ImmolatedMarmoset said:


> Great! Honestly, if the delegate helps you, organizing shouldn’t be that difficult. Competitions tend to be casual and fun, but if you don’t feel comfortable, it makes sense to have a delegate do most of the work the first time around. I agree with pretty much everything you said, and good job finding delegates in the philippines!


Someone already messaged me about finding a delegate to help out with the competition. The issue is that the delegate is from France, which kinda sucks because the cheapest flight from France to Guam is more than 1,300 dollars. My second hope is that when Micronesian competitions happen, it will be distinguished from Oceania, or what is now the Australia and New Zealand region. The reason why is because...Feliks is too fricking fast, and Oceania is a large area just to put under one designation code.


----------



## ImmolatedMarmoset (Dec 5, 2019)

Reddy said:


> Someone already messaged me about finding a delegate to help out with the competition.
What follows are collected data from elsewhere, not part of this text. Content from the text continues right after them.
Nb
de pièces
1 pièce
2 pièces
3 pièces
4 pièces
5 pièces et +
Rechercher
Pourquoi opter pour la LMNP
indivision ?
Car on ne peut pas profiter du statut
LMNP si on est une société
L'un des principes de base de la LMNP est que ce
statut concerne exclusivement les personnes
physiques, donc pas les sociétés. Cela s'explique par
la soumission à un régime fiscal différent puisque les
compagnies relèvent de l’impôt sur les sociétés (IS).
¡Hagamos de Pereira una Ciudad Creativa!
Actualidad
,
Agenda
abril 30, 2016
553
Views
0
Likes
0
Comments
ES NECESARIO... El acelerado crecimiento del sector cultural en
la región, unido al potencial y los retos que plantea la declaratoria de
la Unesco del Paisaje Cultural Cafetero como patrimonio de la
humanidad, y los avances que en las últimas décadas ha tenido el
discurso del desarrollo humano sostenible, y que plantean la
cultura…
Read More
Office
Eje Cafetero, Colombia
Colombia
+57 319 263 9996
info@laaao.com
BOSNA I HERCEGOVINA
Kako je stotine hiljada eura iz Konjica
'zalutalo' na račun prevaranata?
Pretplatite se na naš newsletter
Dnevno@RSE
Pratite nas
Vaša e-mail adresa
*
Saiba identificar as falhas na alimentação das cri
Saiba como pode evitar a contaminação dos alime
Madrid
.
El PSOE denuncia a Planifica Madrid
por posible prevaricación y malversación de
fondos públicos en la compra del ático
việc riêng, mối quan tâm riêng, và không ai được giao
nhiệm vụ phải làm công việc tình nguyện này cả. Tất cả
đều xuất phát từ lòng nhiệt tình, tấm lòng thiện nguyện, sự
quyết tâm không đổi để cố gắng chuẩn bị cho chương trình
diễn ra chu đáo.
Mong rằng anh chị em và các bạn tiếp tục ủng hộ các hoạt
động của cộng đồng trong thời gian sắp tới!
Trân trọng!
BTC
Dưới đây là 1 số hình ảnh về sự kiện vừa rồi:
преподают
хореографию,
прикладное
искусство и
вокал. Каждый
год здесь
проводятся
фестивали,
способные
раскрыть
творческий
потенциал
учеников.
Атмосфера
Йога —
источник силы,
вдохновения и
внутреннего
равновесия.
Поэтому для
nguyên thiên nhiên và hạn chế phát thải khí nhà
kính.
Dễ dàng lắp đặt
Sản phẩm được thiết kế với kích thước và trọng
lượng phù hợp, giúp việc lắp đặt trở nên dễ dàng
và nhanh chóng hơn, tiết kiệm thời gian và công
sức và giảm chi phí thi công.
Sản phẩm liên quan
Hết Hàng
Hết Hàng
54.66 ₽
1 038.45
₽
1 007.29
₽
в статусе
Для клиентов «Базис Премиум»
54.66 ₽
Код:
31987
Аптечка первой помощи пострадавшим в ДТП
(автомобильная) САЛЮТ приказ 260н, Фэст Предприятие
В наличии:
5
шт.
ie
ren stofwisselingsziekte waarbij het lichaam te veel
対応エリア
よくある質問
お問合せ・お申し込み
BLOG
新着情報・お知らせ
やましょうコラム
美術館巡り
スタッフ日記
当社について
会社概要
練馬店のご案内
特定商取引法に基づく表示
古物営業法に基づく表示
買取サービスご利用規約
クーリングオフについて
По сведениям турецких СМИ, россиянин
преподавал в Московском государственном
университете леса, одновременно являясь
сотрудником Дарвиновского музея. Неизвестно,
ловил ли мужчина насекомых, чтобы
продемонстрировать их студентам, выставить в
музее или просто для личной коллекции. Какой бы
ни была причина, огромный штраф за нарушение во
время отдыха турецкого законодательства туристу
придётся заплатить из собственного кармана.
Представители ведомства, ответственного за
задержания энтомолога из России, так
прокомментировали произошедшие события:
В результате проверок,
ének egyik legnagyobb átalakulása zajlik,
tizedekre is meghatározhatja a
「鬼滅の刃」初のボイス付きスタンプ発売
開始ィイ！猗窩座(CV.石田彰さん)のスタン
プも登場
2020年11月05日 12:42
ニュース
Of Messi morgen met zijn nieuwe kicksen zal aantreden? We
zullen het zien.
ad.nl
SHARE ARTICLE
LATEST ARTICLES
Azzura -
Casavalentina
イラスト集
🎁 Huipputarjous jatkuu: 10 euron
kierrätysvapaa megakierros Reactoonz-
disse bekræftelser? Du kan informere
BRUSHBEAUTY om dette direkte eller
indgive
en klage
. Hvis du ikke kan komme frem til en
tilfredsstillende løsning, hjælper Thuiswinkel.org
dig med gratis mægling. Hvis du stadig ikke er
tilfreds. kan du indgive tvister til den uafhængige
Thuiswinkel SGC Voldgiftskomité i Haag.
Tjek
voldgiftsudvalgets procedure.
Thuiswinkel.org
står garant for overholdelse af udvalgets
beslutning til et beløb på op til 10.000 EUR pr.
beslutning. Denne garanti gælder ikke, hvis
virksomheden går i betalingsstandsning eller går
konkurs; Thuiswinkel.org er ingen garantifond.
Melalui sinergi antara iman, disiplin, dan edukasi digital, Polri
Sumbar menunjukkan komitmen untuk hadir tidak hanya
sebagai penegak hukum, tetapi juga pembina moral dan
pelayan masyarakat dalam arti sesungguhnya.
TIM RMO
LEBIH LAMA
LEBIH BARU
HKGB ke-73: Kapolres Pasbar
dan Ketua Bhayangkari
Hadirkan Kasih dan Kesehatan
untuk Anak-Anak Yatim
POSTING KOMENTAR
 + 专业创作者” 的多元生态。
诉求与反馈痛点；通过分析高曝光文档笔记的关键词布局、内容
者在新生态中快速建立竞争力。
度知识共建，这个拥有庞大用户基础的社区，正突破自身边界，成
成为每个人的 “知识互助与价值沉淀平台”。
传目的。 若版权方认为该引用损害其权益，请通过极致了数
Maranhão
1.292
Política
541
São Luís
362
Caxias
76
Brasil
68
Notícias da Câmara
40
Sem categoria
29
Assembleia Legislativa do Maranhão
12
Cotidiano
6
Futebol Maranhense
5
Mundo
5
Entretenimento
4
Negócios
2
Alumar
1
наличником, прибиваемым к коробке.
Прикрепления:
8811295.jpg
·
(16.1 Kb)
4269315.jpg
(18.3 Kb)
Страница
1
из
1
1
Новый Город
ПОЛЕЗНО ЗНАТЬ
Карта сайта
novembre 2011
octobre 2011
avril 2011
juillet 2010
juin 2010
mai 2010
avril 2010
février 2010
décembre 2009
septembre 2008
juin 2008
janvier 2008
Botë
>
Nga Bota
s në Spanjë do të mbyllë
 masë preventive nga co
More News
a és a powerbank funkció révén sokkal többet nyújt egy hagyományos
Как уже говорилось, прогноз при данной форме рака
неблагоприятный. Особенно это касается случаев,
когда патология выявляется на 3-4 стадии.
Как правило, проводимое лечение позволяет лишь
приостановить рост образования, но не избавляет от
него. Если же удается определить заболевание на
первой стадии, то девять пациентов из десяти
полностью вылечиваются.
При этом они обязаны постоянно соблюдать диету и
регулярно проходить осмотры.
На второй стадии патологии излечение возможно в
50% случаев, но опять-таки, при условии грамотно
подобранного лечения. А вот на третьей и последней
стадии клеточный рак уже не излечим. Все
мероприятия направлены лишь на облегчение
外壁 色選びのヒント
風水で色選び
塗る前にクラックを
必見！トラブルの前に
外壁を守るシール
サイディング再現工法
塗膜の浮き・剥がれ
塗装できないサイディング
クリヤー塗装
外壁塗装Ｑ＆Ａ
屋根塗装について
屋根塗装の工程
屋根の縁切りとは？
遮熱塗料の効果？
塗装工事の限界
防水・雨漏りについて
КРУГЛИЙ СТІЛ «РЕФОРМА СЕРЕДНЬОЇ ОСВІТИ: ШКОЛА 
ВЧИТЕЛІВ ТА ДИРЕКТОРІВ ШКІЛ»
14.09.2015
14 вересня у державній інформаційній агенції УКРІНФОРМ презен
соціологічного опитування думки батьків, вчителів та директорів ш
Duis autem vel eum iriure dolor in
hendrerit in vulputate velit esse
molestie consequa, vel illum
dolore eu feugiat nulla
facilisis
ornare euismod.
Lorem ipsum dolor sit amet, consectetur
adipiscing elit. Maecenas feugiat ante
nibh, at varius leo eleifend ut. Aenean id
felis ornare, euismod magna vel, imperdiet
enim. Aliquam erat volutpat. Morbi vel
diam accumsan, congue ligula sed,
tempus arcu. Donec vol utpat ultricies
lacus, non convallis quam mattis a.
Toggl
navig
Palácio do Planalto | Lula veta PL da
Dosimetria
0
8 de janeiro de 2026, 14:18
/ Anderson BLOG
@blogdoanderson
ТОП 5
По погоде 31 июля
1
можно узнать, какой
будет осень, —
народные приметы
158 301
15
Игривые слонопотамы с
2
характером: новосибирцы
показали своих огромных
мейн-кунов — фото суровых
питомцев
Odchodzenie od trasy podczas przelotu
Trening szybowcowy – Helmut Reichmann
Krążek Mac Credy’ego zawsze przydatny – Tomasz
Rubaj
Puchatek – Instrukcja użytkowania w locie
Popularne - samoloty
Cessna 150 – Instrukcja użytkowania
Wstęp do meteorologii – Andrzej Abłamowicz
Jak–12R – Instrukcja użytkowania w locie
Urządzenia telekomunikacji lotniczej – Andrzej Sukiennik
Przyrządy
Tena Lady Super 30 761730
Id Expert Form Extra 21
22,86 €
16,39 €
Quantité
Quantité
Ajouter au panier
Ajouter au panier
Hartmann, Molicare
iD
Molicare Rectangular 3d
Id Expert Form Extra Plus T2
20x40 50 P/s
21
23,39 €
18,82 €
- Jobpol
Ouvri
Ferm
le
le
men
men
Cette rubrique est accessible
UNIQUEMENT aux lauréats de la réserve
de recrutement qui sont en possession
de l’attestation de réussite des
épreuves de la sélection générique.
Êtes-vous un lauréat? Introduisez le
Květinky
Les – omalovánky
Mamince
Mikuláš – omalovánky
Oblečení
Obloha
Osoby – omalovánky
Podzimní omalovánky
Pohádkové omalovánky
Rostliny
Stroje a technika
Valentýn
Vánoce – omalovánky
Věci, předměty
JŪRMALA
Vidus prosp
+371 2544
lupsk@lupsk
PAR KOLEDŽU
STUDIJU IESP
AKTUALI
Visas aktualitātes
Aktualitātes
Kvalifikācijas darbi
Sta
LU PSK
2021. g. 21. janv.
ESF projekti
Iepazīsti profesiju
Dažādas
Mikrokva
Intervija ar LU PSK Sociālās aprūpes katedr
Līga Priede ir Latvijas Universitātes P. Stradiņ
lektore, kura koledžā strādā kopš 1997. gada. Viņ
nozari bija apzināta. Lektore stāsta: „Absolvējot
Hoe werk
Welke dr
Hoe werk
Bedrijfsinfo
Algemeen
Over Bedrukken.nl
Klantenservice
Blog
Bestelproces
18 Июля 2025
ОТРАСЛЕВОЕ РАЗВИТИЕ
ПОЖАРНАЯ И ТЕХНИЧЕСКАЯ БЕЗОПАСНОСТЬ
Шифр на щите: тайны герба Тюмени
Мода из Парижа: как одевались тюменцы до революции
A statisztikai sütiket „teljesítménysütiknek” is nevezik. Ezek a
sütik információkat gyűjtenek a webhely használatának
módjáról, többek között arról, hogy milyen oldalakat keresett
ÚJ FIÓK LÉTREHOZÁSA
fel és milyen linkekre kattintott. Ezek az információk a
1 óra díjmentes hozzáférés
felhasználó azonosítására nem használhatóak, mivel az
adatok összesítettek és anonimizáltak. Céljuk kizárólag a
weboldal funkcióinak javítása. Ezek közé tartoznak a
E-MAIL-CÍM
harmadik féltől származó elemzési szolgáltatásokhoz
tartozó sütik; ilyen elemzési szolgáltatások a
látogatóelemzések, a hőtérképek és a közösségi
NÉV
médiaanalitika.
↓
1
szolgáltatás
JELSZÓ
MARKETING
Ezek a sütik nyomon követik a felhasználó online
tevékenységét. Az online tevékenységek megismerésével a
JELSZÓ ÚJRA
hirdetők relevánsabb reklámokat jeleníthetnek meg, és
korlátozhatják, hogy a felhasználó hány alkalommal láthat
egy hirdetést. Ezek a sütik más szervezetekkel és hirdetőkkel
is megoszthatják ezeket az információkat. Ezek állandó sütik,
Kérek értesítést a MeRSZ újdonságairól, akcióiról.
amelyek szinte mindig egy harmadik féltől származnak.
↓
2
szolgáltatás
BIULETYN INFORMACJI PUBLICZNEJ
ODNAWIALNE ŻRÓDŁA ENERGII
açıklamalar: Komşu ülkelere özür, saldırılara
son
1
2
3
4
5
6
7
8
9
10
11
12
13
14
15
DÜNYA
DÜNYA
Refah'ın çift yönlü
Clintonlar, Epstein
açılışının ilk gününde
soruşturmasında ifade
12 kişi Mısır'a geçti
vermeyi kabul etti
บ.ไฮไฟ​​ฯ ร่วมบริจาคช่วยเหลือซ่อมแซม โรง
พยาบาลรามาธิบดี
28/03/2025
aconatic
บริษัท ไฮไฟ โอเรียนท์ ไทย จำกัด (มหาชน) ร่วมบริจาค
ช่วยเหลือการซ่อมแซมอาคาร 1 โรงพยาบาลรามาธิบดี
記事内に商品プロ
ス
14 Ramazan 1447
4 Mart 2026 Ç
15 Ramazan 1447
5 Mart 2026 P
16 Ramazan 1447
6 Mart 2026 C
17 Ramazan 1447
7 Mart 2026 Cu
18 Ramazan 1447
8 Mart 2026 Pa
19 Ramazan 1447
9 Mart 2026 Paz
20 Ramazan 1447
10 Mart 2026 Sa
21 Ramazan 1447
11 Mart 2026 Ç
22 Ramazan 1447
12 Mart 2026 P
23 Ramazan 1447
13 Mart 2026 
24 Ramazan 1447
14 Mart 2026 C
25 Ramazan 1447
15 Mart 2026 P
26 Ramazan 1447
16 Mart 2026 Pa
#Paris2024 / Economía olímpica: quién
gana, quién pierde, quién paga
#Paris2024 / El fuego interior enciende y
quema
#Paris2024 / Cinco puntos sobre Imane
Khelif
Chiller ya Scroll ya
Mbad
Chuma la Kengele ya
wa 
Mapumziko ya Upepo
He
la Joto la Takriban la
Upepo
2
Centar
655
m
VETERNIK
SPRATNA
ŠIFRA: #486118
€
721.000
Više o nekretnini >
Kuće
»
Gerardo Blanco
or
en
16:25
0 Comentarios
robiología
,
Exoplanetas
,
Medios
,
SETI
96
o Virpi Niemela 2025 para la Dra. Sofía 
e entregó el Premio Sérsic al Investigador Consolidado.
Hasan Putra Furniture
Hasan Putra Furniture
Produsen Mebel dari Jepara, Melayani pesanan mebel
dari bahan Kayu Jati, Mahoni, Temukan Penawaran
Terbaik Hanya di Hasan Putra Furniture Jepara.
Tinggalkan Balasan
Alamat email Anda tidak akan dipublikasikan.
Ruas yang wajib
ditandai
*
The issue is that the delegate is from France, which kinda sucks because the cheapest flight from France to Guam is more than 1,300 dollars. My second hope is that when Micronesian competitions happen, it will be distinguished from Oceania, or what is now the Australia and New Zealand region. The reason why is because...Feliks is too fricking fast, and Oceania is a large area just to put under one designation code.


That’s too bad. I don’t know what continent you guys would be put in. Would a delegate be willing to comment with their thoughts on the matter?


----------